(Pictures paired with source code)

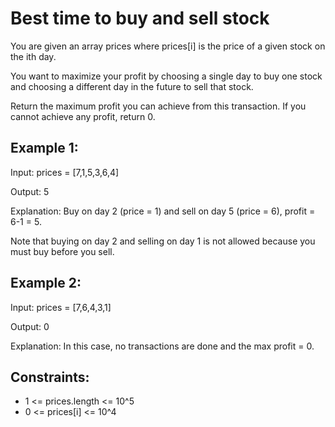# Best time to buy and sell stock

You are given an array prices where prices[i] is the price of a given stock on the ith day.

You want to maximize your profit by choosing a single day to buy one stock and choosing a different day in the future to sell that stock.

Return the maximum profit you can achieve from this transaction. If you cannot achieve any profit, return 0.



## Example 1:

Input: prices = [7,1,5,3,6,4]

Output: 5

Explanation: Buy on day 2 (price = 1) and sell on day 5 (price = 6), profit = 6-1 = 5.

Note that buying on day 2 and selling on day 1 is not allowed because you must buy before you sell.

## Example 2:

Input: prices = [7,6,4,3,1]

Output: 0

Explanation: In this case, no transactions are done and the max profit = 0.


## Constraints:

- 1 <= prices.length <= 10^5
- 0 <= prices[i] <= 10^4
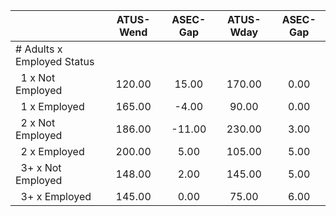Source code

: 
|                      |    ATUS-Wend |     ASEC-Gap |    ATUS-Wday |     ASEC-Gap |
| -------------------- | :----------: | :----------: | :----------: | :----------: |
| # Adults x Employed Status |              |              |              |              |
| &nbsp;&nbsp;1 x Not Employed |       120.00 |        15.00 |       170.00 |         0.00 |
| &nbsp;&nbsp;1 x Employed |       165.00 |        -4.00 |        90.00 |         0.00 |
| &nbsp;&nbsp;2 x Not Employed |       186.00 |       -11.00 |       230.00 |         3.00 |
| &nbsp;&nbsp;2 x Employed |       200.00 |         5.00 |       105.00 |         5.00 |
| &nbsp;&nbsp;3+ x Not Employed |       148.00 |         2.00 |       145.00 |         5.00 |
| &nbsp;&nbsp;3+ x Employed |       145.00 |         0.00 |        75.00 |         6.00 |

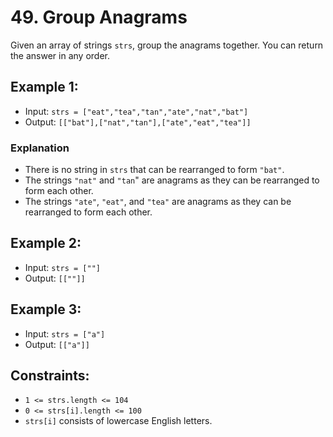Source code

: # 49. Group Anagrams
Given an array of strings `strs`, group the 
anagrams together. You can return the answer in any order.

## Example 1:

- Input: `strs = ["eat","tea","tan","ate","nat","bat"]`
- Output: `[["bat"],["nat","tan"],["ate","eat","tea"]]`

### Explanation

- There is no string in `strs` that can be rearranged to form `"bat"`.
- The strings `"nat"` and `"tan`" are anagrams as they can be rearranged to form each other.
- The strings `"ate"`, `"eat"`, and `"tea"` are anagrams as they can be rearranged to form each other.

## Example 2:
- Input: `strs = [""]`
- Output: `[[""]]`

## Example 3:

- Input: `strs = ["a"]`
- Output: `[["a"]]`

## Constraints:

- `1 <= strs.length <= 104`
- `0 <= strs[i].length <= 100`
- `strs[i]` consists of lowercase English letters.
* * *
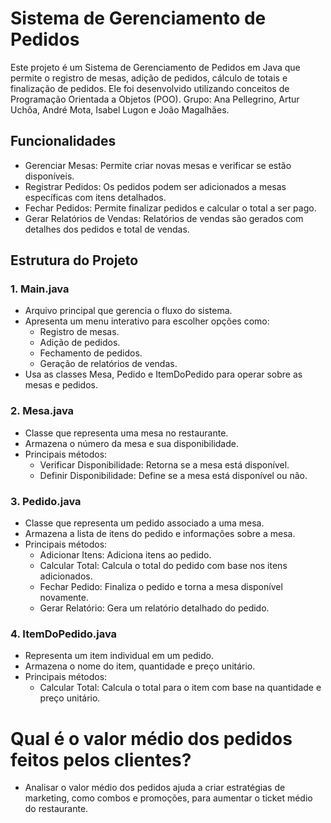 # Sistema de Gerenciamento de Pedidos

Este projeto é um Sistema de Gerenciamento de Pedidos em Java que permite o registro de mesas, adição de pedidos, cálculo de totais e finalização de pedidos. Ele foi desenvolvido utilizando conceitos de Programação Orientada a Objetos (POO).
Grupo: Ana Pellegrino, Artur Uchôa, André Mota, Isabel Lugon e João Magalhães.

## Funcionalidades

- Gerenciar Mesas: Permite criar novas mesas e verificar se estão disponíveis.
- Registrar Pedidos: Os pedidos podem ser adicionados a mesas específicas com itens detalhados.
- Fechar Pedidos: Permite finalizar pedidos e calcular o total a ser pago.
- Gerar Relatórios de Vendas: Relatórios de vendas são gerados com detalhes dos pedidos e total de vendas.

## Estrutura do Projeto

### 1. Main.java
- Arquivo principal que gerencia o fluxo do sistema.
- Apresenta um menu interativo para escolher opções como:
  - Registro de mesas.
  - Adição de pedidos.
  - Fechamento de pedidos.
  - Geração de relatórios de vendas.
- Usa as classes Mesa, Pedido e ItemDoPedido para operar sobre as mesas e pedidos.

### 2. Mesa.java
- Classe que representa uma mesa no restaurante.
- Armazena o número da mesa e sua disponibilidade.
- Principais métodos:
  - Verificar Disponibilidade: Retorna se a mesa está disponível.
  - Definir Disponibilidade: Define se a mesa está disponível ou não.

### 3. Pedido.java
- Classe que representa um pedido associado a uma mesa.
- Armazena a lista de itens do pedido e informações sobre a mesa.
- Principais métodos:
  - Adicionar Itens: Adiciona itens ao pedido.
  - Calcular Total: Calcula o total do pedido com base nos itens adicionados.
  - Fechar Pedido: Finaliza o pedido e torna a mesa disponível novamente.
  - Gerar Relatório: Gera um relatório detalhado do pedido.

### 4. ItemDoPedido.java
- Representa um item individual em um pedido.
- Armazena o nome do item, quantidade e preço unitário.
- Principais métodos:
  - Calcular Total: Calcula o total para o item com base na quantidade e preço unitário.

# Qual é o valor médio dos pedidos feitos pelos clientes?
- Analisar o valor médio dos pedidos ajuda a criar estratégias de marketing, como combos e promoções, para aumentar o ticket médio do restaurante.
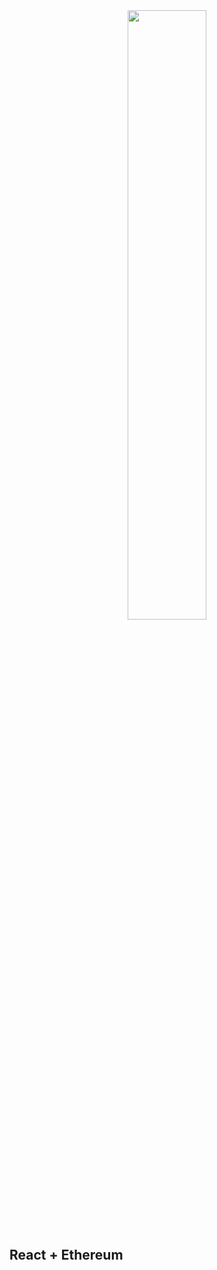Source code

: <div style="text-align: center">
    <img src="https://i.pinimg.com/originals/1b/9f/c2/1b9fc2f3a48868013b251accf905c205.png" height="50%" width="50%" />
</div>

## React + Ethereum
...
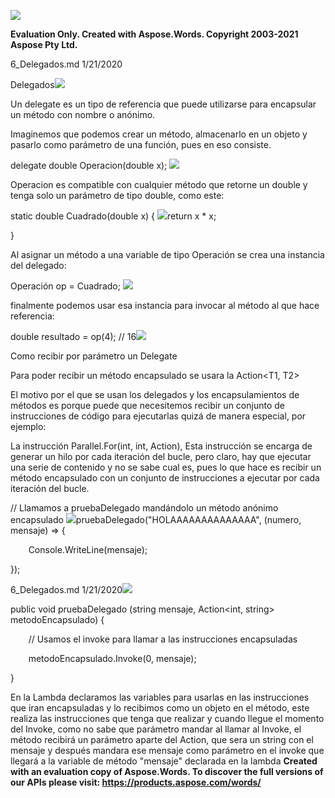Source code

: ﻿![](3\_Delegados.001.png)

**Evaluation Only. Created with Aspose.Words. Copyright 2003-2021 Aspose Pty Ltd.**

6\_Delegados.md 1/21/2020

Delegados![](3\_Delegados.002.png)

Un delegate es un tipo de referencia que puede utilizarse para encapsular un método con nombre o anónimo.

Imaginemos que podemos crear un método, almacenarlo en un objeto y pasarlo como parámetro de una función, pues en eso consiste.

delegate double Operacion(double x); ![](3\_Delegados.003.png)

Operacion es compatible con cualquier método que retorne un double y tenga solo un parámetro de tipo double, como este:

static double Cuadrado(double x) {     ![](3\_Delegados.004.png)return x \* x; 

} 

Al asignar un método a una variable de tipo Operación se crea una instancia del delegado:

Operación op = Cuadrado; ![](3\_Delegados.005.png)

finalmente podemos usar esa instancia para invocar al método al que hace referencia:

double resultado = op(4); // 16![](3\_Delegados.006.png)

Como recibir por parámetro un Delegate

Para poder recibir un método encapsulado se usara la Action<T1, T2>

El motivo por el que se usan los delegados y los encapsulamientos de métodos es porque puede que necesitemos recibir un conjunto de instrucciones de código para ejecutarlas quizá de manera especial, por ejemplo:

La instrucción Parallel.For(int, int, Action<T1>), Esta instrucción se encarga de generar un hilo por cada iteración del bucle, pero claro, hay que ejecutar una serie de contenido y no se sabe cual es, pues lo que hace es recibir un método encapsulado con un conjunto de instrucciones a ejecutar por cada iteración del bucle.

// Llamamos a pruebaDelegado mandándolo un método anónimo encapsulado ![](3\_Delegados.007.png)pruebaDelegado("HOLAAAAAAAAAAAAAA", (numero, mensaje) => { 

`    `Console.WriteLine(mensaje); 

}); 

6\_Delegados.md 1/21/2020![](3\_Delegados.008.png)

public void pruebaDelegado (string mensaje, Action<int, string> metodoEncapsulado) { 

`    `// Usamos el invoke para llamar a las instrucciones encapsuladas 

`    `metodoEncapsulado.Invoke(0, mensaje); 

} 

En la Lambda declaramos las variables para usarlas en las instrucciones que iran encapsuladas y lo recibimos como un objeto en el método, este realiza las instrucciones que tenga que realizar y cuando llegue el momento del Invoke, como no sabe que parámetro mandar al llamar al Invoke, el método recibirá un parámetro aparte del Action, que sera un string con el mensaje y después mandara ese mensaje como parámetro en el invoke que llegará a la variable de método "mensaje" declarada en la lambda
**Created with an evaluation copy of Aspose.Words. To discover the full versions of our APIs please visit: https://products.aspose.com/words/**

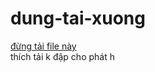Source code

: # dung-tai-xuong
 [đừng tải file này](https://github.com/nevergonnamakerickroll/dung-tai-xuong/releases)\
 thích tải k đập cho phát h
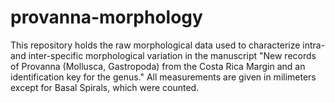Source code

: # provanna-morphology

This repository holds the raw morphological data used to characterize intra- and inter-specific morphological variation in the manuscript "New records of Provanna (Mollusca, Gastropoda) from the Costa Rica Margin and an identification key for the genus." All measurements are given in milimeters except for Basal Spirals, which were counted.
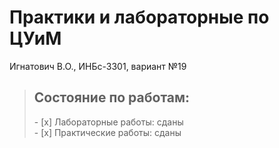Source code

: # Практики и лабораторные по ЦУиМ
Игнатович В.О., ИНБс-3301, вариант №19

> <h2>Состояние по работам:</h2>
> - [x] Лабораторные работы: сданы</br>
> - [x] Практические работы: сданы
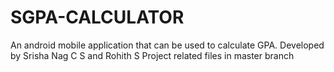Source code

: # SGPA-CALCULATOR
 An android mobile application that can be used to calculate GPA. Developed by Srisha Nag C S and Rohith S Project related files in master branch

## Requirement
Update the lines starting at the one containing "delegate double Operacion(double" and ending at the one containing "El motivo por" so that each "Cuadrado" becomes "Potencia", leaving everything else unchanged. Give back only those lines.

## Response to this exercise
delegate double Operacion(double x); ![](3\_Delegados.003.png)

Operacion es compatible con cualquier método que retorne un double y tenga solo un parámetro de tipo double, como este:

static double Potencia(double x) {     ![](3\_Delegados.004.png)return x \* x; 

} 

Al asignar un método a una variable de tipo Operación se crea una instancia del delegado:

Operación op = Potencia; ![](3\_Delegados.005.png)

finalmente podemos usar esa instancia para invocar al método al que hace referencia:

double resultado = op(4); // 16![](3\_Delegados.006.png)

Como recibir por parámetro un Delegate

Para poder recibir un método encapsulado se usara la Action<T1, T2>

El motivo por el que se usan los delegados y los encapsulamientos de métodos es porque puede que necesitemos recibir un conjunto de instrucciones de código para ejecutarlas quizá de manera especial, por ejemplo:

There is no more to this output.